=== Supplied data ===
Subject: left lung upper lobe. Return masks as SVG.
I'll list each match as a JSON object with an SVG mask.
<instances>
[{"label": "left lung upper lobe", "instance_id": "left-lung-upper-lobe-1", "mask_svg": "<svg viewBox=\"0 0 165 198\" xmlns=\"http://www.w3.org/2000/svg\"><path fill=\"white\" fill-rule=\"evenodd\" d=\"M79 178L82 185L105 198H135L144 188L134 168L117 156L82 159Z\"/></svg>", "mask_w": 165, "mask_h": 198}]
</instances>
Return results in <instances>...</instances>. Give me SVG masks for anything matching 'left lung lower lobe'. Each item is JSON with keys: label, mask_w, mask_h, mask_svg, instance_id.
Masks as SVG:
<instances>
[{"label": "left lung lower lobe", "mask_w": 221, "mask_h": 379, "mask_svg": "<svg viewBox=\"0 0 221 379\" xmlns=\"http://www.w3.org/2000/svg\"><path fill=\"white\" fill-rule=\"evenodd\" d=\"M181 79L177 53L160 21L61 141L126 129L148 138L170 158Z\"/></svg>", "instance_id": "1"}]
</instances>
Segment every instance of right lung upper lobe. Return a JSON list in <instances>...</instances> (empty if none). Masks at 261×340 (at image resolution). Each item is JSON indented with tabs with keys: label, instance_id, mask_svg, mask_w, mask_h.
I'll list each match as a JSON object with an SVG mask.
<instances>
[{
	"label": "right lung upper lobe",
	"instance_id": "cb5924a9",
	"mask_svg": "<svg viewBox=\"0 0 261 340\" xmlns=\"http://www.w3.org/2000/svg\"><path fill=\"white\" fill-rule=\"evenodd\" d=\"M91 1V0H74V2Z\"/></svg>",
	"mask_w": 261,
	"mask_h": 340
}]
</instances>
===
Change every "Return" in the rows above to "Provide", and write the lines out again with nothing else altered.

Subject: left lung upper lobe. Provide masks as SVG.
I'll list each match as a JSON object with an SVG mask.
<instances>
[{"label": "left lung upper lobe", "instance_id": "left-lung-upper-lobe-1", "mask_svg": "<svg viewBox=\"0 0 165 198\" xmlns=\"http://www.w3.org/2000/svg\"><path fill=\"white\" fill-rule=\"evenodd\" d=\"M79 178L82 185L105 198H135L144 188L134 168L117 156L82 159Z\"/></svg>", "mask_w": 165, "mask_h": 198}]
</instances>
Provide results in <instances>...</instances>. Give me SVG masks for anything matching 'left lung lower lobe'. Each item is JSON with keys: label, mask_w, mask_h, mask_svg, instance_id.
Masks as SVG:
<instances>
[{"label": "left lung lower lobe", "mask_w": 221, "mask_h": 379, "mask_svg": "<svg viewBox=\"0 0 221 379\" xmlns=\"http://www.w3.org/2000/svg\"><path fill=\"white\" fill-rule=\"evenodd\" d=\"M181 79L177 53L160 21L61 141L126 129L148 138L170 158Z\"/></svg>", "instance_id": "1"}]
</instances>
Segment every instance of right lung upper lobe. Provide a JSON list in <instances>...</instances> (empty if none). Masks at 261×340 (at image resolution). Each item is JSON indented with tabs with keys: label, instance_id, mask_svg, mask_w, mask_h.
I'll list each match as a JSON object with an SVG mask.
<instances>
[{
	"label": "right lung upper lobe",
	"instance_id": "cb5924a9",
	"mask_svg": "<svg viewBox=\"0 0 261 340\" xmlns=\"http://www.w3.org/2000/svg\"><path fill=\"white\" fill-rule=\"evenodd\" d=\"M91 1V0H74V2Z\"/></svg>",
	"mask_w": 261,
	"mask_h": 340
}]
</instances>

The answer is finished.